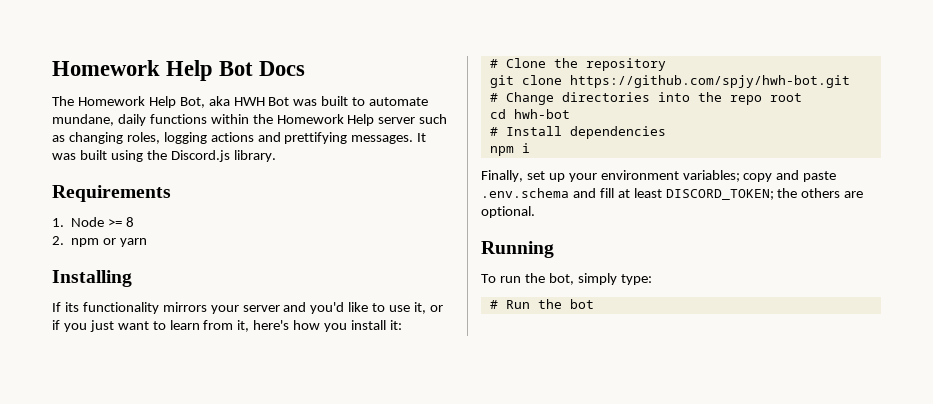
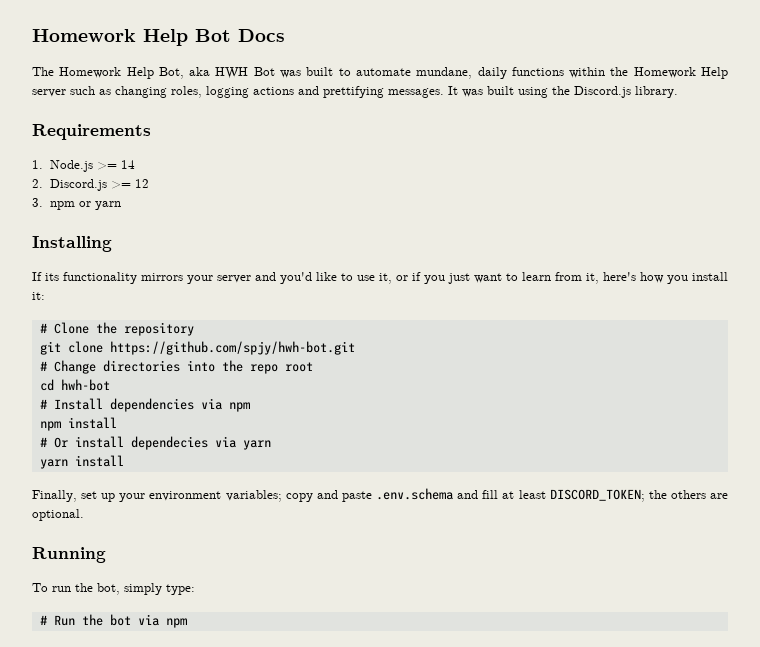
[71,217,135,227] [52,236,64,245] Node >= 8 // 2. -> [49,160,135,172] [32,179,149,191] [32,198,43,207] Node.js >= 14 // 2. Discord.js >= 12 // 3.
[489,143,530,156] // npm i -> [200,398,250,412] [39,417,117,431] [39,436,271,450] [39,455,124,469] via npm // npm install // # Or install dependecies via yarn // yarn install
(594, 304) none -> [137,614,187,628] via npm

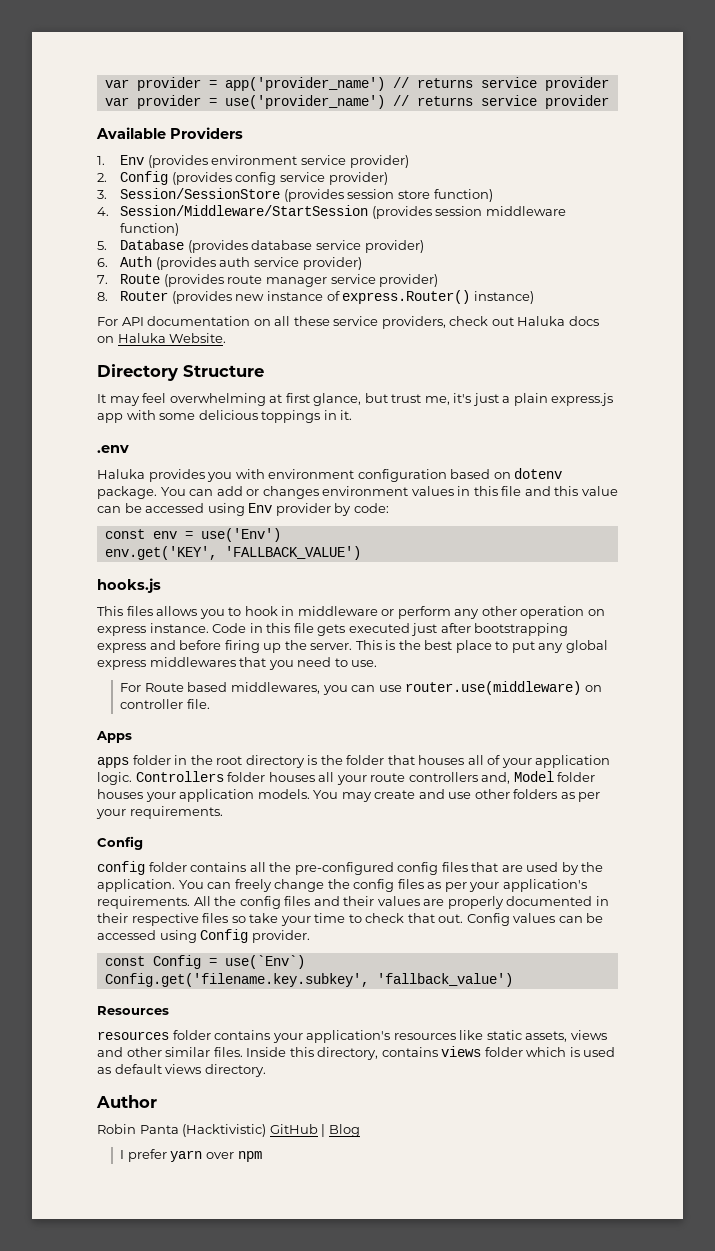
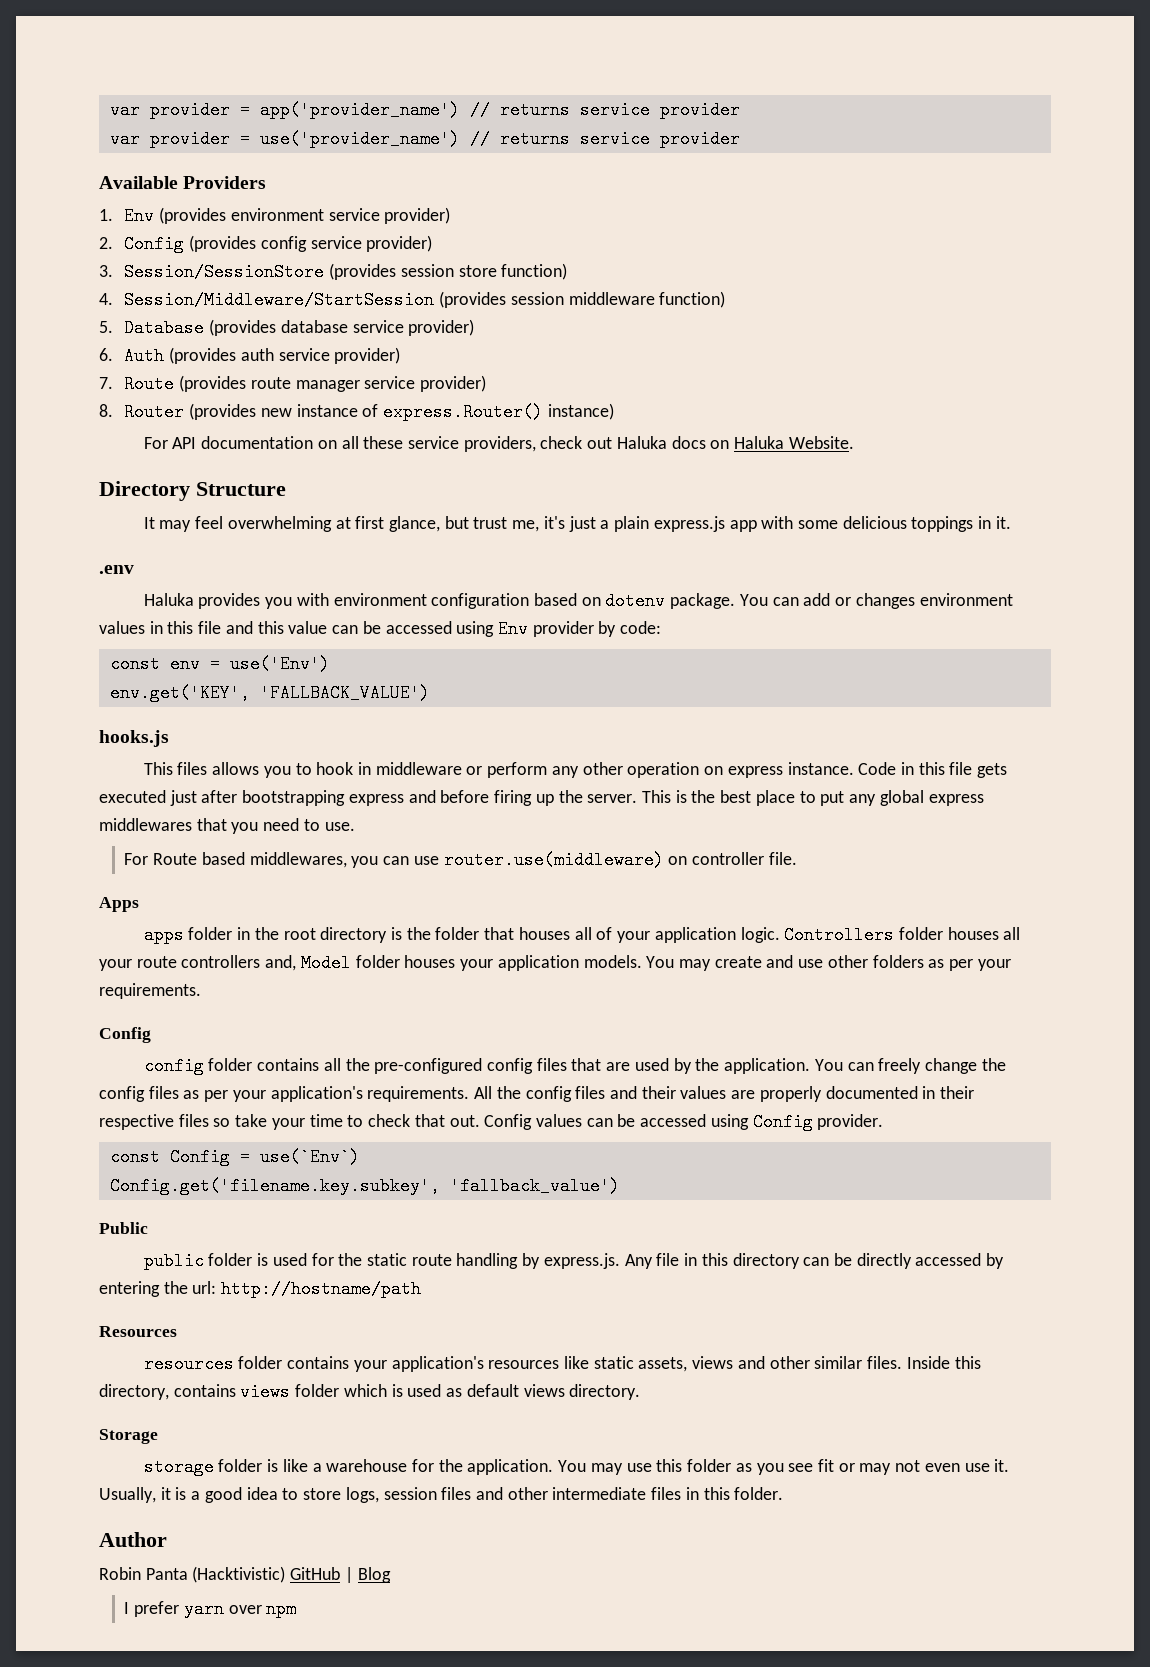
(513, 980) none -> [99,1222,148,1234] [143,1252,1005,1270] [99,1280,422,1298] // Public // public folder is used for the static route handling by express.js. Any file in this directory can be directly accessed by entering the url: http://hostname/path
(266, 1070) none -> [99,1429,158,1444] [143,1458,1010,1476] [99,1487,784,1503] // Storage // storage folder is like a warehouse for the application. You may use this folder as you see fit or may not even use it. Usually, it is a good idea to store logs, session files and other intermediate files in this folder.

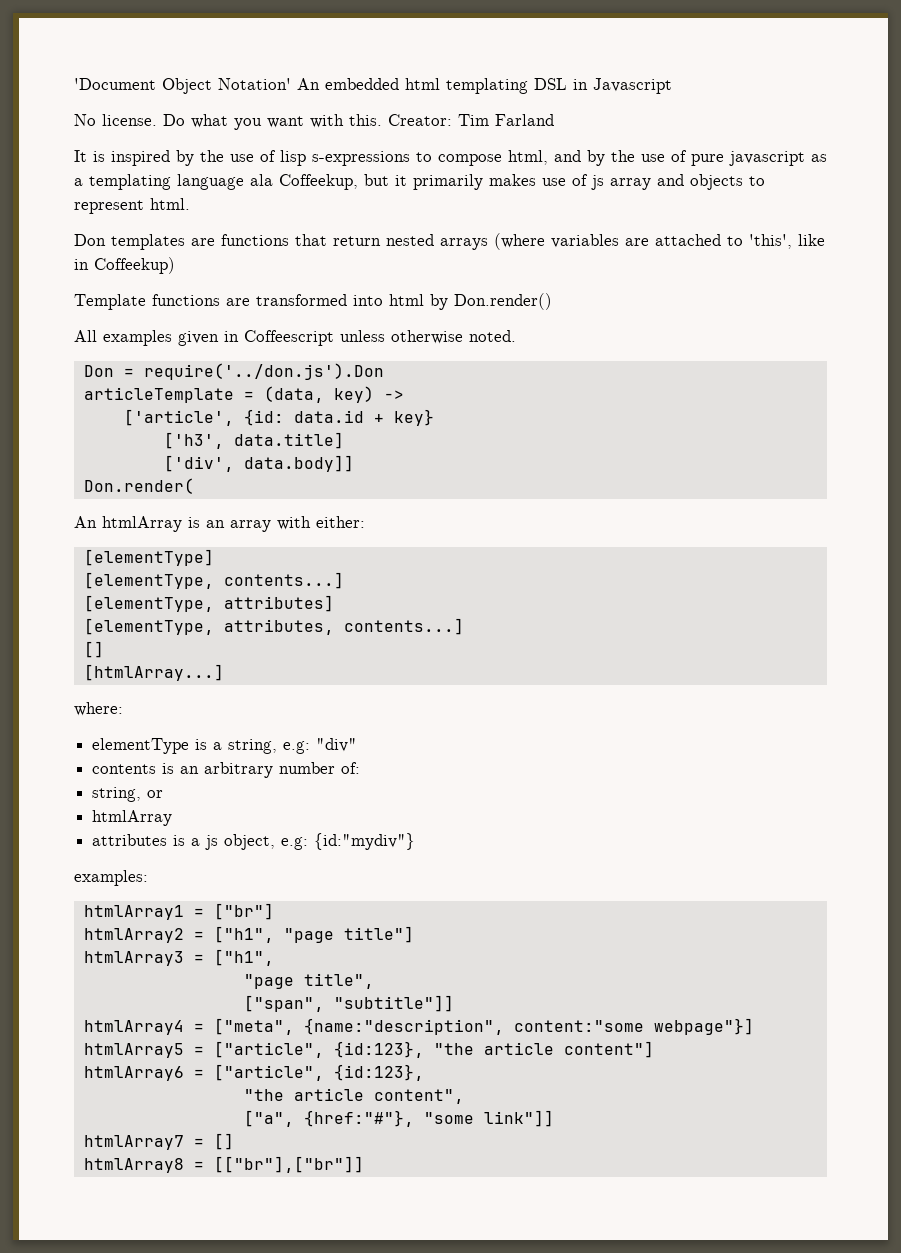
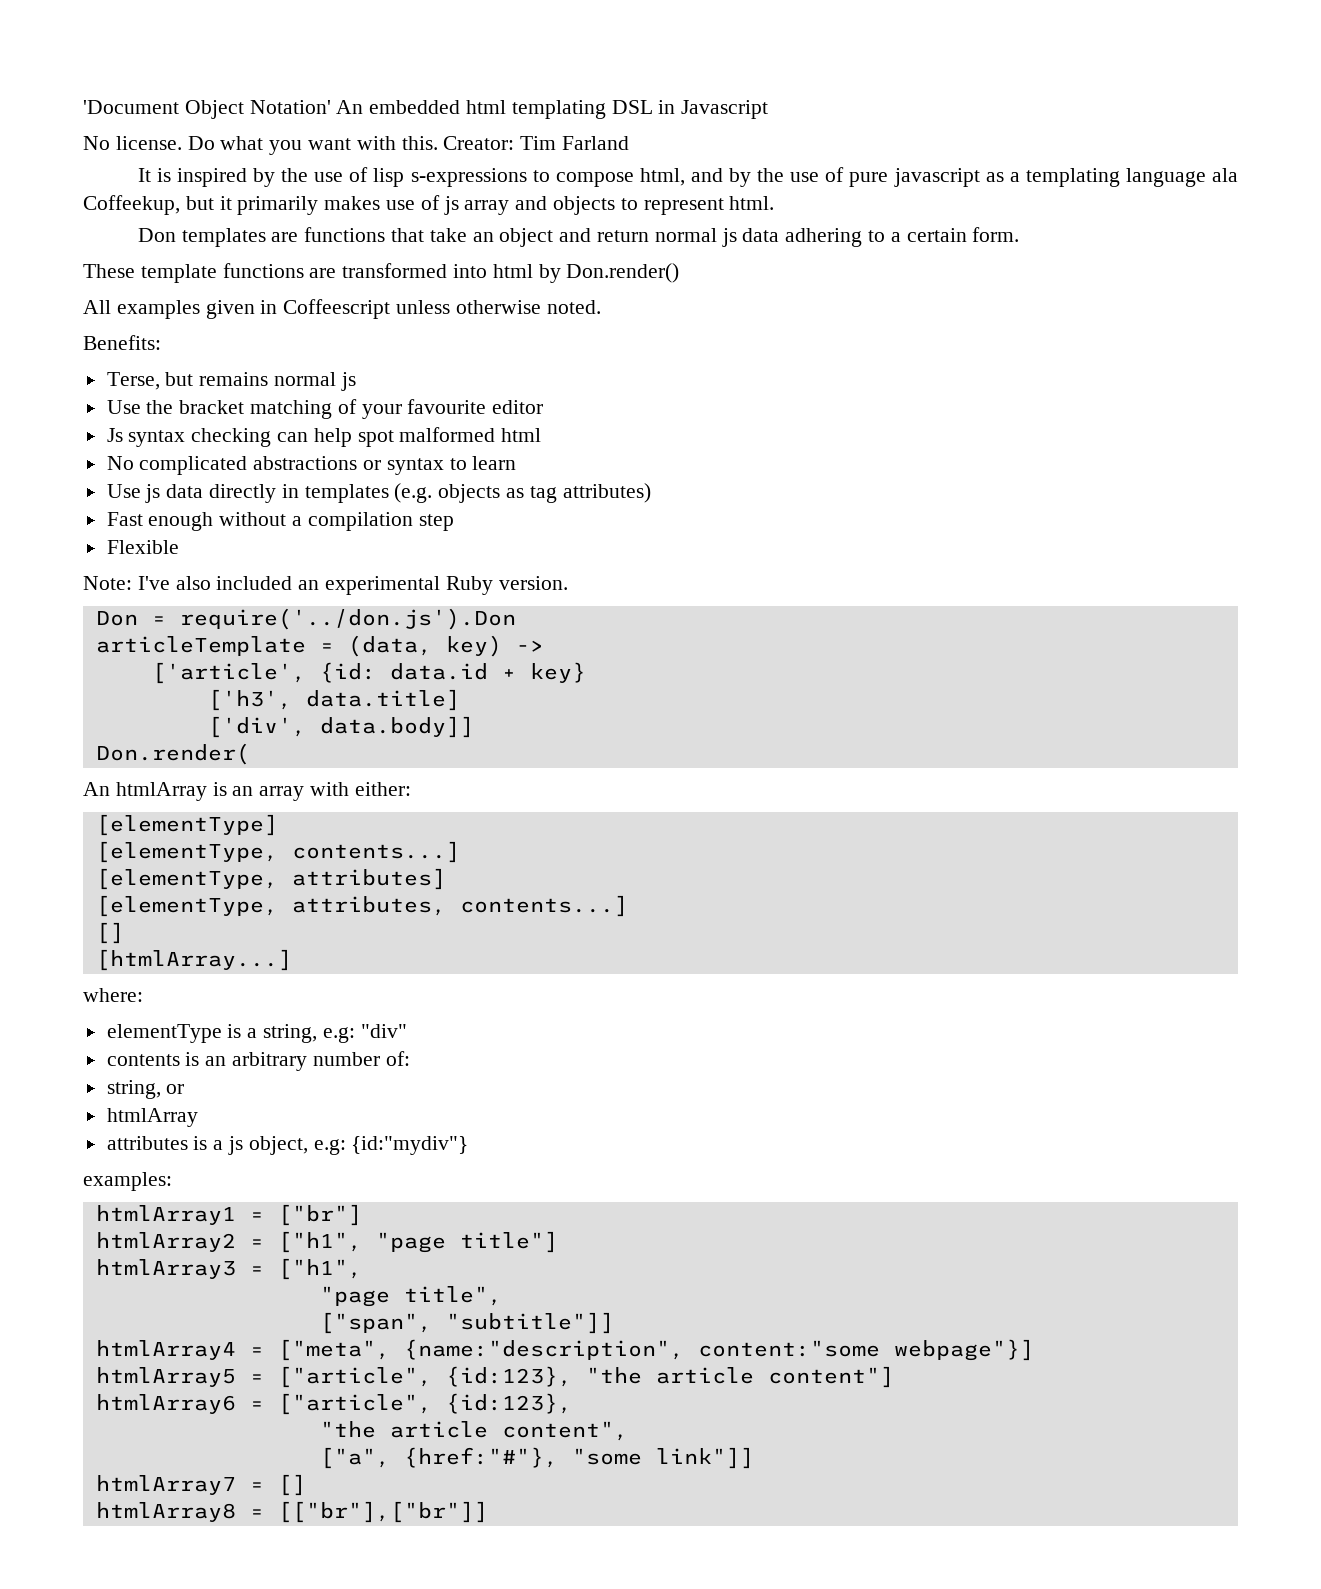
[333,233,825,250] [74,257,175,274] [74,294,146,310] return nested arrays (where variables are attached to 'this', like in Coffeekup) // Template -> [429,227,1020,247] [83,264,217,283] take an object and return normal js data adhering to a certain form. // These template
(516, 336) none -> [83,335,161,350] [106,372,356,391] [106,399,544,419] [106,427,542,447] [106,456,517,475] [106,483,651,503] [106,512,454,531] [106,540,179,554] [83,576,568,595] // Benefits: // Terse, but remains normal js // Use the bracket matching of your favourite editor // Js syntax checking can help spot malformed html // No complicated abstractions or syntax to learn // Use js data directly in templates (e.g. objects as tag attributes) // Fast enough without a compilation step // Flexible // Note: I've also included an experimental Ruby version.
==========
> _REQUIRED ACTION_: Return every line above word for word, minus images.

> _WRITTEN ANSWER_:
[71,217,135,227] [52,236,64,245] Node >= 8 // 2. -> [49,160,135,172] [32,179,149,191] [32,198,43,207] Node.js >= 14 // 2. Discord.js >= 12 // 3.
[489,143,530,156] // npm i -> [200,398,250,412] [39,417,117,431] [39,436,271,450] [39,455,124,469] via npm // npm install // # Or install dependecies via yarn // yarn install
(594, 304) none -> [137,614,187,628] via npm

(513, 980) none -> [99,1222,148,1234] [143,1252,1005,1270] [99,1280,422,1298] // Public // public folder is used for the static route handling by express.js. Any file in this directory can be directly accessed by entering the url: http://hostname/path
(266, 1070) none -> [99,1429,158,1444] [143,1458,1010,1476] [99,1487,784,1503] // Storage // storage folder is like a warehouse for the application. You may use this folder as you see fit or may not even use it. Usually, it is a good idea to store logs, session files and other intermediate files in this folder.

[333,233,825,250] [74,257,175,274] [74,294,146,310] return nested arrays (where variables are attached to 'this', like in Coffeekup) // Template -> [429,227,1020,247] [83,264,217,283] take an object and return normal js data adhering to a certain form. // These template
(516, 336) none -> [83,335,161,350] [106,372,356,391] [106,399,544,419] [106,427,542,447] [106,456,517,475] [106,483,651,503] [106,512,454,531] [106,540,179,554] [83,576,568,595] // Benefits: // Terse, but remains normal js // Use the bracket matching of your favourite editor // Js syntax checking can help spot malformed html // No complicated abstractions or syntax to learn // Use js data directly in templates (e.g. objects as tag attributes) // Fast enough without a compilation step // Flexible // Note: I've also included an experimental Ruby version.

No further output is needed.